Signals from the Saudis
In light of oil price climbing to record levels near $ 140 a barrel, Saudi Arabia's King Abdullah has called a meeting of major oil producing and consuming countries in the Red Sea city of Jeddah. Saudi Oil Minister Ali Naimi said that comments made by the United Nations secretary general after talks in the kingdom were correct, implying that the Saudis will lift output by 200,000 bpd in July to around 9.65 mm to 9.7 mm bpd, which would be the highest level since August 1981, according to US data.
Analysts and industry sources said they've heard from the Saudis talk of pushing output to 10 mm bpd, but the kingdom hasn't addressed that issue directly before the Jeddah talks. The Saudis hold nearly all the world's spare output capacity.
While Canada lifted exports to the US to near 2 mm bpd in April, the outlook for supplies from the north isn't completely benign. While refiners have invested in upgraders to handle Canadian crude produced mined from tar sands and processed into liquid form, the process brings heavy environmental concerns.
Producing oil from tar sands produces more pollution-causing greenhouse gases than conventional oil, drawing higher scrutiny amid growing global-warming concerns. There's no direct assault on oil sands imports, but comments from some in Congress have raised concern among Canadian authorities.
Canadian energy officials have commented about the nation's ability to export the crude to Asian markets if the US turns sour on oil sands. The Canadian Association of Petroleum Producers revised downward by about 180,000 bpd its expectation for demand for oil sands crude in 2015, amid rising costs and regulatory scrutiny.
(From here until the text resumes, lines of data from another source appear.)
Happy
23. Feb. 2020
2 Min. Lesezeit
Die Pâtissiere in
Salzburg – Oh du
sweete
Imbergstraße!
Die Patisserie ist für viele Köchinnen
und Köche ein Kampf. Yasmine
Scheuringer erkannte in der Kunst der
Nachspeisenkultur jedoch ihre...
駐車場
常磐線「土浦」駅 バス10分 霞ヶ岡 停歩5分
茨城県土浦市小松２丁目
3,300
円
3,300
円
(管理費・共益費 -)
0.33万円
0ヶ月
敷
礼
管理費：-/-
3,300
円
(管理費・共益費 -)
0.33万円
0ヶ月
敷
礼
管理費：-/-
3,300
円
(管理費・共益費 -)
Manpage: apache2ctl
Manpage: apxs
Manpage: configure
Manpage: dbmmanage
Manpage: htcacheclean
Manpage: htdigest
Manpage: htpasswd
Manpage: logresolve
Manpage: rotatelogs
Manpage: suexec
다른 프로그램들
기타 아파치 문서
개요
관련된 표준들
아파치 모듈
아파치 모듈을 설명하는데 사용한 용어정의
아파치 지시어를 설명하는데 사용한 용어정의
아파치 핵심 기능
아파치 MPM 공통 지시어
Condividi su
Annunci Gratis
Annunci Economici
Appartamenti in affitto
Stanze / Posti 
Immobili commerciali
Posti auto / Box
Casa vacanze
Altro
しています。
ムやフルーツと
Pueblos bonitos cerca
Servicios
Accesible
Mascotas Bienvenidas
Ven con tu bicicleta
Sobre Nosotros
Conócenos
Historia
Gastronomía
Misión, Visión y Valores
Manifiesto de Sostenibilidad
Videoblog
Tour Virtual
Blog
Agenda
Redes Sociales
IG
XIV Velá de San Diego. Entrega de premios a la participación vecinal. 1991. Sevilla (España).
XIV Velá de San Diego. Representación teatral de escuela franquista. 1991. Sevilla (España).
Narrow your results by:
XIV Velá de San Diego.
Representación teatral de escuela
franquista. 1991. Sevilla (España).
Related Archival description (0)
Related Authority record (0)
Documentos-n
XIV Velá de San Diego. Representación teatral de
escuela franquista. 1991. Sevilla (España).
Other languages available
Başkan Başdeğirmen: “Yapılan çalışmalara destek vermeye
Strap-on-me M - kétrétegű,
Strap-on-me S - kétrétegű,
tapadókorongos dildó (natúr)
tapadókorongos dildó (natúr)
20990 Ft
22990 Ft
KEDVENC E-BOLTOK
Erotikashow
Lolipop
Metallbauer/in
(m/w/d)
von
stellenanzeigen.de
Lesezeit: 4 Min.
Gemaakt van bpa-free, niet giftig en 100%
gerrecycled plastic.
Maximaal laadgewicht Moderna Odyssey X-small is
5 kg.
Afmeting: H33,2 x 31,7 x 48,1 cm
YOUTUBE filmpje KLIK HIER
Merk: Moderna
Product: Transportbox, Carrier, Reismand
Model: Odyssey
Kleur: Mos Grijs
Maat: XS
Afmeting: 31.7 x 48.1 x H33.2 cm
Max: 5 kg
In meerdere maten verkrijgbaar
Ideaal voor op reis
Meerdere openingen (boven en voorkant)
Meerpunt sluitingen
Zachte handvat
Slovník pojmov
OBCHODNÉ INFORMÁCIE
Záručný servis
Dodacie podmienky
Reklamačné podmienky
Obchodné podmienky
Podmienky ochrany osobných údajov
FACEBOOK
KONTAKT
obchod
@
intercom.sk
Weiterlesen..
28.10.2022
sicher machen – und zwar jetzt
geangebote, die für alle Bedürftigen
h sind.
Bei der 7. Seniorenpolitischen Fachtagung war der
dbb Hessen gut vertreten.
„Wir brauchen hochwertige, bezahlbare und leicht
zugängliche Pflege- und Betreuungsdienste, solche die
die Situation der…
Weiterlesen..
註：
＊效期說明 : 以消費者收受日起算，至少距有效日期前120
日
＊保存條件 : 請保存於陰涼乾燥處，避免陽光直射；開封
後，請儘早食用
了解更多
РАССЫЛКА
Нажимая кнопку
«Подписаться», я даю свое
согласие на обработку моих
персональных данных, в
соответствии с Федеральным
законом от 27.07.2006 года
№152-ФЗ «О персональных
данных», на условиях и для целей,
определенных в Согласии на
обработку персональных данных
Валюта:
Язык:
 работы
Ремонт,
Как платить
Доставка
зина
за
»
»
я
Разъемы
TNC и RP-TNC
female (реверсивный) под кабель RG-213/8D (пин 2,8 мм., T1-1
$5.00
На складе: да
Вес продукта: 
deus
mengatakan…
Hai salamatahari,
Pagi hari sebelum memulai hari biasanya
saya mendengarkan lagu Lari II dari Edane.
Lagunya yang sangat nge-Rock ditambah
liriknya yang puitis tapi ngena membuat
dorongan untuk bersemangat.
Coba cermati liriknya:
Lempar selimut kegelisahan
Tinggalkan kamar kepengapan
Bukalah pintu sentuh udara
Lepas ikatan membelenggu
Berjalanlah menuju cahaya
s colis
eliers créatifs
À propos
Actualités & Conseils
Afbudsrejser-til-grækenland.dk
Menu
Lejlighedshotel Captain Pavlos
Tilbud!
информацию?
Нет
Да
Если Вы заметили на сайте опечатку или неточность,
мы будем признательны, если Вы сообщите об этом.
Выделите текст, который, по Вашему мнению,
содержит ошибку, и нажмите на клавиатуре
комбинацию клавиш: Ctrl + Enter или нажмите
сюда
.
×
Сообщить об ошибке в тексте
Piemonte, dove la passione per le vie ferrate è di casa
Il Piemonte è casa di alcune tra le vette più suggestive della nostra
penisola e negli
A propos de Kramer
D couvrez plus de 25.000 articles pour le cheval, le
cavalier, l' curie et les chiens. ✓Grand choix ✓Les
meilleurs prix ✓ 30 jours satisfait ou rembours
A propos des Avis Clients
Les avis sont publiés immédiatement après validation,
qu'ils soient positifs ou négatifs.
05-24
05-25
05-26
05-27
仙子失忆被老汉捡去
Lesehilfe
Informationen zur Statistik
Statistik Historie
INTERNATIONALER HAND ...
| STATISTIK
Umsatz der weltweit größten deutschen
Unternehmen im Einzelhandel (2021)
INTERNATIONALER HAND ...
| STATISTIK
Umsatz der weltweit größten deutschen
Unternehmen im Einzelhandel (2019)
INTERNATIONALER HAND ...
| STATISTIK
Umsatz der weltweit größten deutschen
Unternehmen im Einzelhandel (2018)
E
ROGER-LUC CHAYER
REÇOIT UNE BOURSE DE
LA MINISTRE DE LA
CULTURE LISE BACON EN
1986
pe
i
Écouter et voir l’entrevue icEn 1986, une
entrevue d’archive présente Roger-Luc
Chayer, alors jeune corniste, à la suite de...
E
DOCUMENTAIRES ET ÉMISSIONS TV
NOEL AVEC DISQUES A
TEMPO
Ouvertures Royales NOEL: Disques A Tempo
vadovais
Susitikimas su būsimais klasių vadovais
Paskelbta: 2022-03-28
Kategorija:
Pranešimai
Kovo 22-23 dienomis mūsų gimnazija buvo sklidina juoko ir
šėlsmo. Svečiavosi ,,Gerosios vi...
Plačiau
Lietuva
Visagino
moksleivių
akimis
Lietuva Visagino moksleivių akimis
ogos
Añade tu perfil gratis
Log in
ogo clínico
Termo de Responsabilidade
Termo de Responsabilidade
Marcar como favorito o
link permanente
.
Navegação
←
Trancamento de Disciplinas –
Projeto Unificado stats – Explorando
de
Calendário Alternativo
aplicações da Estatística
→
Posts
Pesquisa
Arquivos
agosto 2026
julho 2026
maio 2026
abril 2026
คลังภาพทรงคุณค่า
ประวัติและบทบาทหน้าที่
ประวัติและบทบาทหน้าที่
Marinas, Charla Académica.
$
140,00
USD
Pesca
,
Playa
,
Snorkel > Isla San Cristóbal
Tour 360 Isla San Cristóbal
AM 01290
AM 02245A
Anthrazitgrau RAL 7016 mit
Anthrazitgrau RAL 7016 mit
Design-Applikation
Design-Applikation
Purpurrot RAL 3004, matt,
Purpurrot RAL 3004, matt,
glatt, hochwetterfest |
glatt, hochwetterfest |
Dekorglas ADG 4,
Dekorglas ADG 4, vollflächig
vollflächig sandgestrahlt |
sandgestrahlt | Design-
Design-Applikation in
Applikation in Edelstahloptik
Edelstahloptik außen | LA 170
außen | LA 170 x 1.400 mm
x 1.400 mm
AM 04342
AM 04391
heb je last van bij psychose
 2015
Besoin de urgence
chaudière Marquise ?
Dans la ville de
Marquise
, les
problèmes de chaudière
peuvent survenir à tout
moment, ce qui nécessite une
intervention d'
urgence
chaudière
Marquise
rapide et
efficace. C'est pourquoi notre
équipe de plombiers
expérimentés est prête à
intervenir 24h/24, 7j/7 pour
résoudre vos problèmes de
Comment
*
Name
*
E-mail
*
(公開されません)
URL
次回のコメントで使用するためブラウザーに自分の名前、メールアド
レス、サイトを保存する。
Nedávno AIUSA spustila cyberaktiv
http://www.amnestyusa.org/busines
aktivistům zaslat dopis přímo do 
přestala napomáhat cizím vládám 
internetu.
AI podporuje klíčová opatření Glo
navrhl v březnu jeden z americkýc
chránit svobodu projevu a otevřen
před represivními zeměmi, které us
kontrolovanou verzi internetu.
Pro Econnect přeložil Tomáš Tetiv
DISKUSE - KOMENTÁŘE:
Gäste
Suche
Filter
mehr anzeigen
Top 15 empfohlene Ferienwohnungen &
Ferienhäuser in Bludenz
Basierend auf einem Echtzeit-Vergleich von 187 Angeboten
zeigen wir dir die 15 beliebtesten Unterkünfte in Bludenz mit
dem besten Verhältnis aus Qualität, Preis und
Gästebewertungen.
David L. Goldwyn, president of Goldwyn International Strategies in Washington, saidhe's optimistic that growing supply from Brazil, Saudi Arabia and perhaps Libya and Angola will make its way to the US market in the medium term. But, the former assistant secretary of energy for international affairs in the Clinton administration warned, in Nigeria, the "outlook is bad for the next year or so."